If a line in the entries below contains "Rotation", copy it.

Dataset content.
□ □ □ □ □
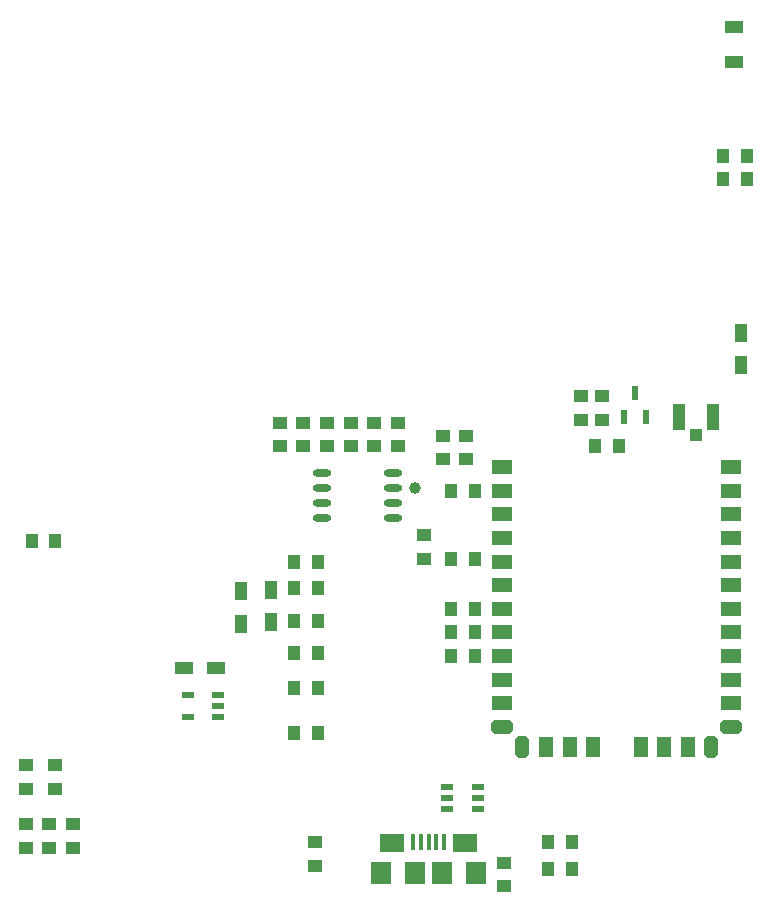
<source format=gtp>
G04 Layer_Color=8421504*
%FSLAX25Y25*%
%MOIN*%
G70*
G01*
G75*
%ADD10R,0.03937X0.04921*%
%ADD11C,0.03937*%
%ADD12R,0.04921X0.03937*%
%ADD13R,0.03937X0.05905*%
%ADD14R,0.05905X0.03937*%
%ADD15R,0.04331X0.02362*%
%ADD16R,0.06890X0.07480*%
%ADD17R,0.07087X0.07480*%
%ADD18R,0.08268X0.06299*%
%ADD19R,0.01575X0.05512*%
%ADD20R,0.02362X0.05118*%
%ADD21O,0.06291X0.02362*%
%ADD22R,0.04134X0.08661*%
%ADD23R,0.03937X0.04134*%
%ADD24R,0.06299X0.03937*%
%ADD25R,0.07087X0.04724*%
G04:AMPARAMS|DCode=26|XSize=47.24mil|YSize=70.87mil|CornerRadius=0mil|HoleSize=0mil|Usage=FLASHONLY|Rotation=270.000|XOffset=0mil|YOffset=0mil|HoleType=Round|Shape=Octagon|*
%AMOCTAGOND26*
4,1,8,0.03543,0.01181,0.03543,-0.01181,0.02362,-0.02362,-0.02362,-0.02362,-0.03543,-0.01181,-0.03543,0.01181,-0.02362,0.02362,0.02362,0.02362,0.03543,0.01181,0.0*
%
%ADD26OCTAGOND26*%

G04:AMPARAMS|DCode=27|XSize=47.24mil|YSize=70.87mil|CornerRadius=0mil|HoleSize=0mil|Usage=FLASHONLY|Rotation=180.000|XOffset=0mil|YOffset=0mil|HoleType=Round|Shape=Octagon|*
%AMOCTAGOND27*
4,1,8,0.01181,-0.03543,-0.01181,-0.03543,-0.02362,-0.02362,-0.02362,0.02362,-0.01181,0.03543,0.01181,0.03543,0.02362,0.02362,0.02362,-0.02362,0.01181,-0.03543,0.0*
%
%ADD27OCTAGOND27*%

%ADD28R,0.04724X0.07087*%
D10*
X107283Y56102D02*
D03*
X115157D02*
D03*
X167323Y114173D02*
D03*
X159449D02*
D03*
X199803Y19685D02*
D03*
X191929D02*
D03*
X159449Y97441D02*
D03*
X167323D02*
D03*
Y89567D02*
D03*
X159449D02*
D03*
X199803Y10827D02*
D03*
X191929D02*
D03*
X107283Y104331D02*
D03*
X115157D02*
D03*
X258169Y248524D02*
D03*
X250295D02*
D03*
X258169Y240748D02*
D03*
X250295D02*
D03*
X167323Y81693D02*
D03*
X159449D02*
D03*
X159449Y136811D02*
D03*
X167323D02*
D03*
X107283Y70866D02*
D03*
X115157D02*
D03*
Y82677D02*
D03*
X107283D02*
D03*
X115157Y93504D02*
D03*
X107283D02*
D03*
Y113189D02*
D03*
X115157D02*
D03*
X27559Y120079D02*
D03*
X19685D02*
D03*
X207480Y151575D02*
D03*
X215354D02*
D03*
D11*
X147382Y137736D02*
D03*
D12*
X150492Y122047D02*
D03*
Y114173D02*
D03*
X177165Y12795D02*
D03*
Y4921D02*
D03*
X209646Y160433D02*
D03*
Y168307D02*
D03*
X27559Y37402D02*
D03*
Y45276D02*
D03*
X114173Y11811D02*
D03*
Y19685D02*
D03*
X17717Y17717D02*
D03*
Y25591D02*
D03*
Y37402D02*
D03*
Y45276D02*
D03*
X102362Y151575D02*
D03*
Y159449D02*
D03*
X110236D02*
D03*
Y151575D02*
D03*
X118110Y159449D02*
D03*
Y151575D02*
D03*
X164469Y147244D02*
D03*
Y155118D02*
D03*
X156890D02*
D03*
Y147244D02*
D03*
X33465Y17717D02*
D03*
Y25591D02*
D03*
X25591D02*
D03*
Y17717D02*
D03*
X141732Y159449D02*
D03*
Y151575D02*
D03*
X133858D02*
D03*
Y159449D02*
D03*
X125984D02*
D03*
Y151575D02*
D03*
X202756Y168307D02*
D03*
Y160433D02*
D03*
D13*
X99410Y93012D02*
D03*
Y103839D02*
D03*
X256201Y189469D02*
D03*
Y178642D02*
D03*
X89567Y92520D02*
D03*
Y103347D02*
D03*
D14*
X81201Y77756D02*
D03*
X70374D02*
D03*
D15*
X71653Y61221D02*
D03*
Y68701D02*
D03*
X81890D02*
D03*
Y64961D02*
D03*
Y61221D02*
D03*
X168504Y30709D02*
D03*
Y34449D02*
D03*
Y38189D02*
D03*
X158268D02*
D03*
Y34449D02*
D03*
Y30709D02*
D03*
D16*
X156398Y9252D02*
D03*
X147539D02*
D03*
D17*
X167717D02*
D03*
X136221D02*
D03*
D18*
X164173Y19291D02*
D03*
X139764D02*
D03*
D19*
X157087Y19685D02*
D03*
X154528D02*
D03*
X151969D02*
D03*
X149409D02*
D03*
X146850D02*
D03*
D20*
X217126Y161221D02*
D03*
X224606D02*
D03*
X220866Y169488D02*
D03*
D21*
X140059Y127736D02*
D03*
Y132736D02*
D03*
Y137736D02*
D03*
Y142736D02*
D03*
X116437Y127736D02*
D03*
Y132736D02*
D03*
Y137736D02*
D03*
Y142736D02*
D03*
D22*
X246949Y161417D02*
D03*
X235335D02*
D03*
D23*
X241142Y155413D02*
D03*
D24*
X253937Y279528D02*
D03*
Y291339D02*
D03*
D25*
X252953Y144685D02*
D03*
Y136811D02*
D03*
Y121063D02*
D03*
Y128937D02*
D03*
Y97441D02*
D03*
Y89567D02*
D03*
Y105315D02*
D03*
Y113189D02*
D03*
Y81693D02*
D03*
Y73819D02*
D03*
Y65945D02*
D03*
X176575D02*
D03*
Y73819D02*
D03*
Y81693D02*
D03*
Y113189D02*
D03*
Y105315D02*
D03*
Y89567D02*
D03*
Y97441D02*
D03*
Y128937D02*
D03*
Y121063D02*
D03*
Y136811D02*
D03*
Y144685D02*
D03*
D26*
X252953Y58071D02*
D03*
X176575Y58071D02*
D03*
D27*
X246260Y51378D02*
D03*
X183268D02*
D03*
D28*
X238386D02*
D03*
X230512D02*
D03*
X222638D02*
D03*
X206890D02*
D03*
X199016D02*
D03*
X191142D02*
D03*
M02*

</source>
□ □ □ □ □
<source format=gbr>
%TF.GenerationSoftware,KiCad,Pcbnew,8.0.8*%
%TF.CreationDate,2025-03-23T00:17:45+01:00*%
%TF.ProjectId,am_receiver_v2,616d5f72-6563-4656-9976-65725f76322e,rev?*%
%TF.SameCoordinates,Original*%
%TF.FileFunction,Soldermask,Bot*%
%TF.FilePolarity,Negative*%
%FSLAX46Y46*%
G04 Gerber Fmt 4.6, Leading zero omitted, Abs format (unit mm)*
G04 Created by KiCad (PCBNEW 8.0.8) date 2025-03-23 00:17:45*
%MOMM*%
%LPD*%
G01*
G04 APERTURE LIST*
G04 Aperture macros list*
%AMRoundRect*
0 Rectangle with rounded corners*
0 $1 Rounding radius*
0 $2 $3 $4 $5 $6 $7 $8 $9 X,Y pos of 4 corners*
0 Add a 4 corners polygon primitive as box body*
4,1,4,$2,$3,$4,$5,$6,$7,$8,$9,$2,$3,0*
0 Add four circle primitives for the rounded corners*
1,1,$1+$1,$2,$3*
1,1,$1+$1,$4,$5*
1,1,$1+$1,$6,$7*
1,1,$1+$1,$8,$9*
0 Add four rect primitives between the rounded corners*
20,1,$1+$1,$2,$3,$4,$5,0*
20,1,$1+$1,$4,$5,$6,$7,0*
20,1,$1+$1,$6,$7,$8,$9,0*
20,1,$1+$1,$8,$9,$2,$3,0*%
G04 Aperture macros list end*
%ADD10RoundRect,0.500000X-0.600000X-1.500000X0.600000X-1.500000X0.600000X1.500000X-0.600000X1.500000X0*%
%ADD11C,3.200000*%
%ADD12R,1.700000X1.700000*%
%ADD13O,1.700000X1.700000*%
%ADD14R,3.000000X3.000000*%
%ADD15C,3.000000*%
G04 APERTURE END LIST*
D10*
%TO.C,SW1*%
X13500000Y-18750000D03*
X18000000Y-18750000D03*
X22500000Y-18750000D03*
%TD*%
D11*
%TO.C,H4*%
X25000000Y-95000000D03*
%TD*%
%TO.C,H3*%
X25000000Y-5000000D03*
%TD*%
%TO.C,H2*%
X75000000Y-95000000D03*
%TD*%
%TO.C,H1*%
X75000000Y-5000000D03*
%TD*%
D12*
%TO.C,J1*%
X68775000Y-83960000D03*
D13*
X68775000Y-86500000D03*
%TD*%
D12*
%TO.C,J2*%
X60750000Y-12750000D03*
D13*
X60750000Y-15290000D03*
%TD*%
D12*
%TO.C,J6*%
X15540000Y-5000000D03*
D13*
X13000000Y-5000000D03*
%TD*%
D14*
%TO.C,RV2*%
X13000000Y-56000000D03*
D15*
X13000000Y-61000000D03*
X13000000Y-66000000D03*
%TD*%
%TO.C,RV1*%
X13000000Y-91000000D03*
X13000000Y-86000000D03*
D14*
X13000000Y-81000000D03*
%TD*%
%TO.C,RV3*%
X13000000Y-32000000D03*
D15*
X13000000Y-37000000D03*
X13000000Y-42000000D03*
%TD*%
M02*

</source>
□ □ □ □ □
Response to the exercise.
G04:AMPARAMS|DCode=26|XSize=47.24mil|YSize=70.87mil|CornerRadius=0mil|HoleSize=0mil|Usage=FLASHONLY|Rotation=270.000|XOffset=0mil|YOffset=0mil|HoleType=Round|Shape=Octagon|*
G04:AMPARAMS|DCode=27|XSize=47.24mil|YSize=70.87mil|CornerRadius=0mil|HoleSize=0mil|Usage=FLASHONLY|Rotation=180.000|XOffset=0mil|YOffset=0mil|HoleType=Round|Shape=Octagon|*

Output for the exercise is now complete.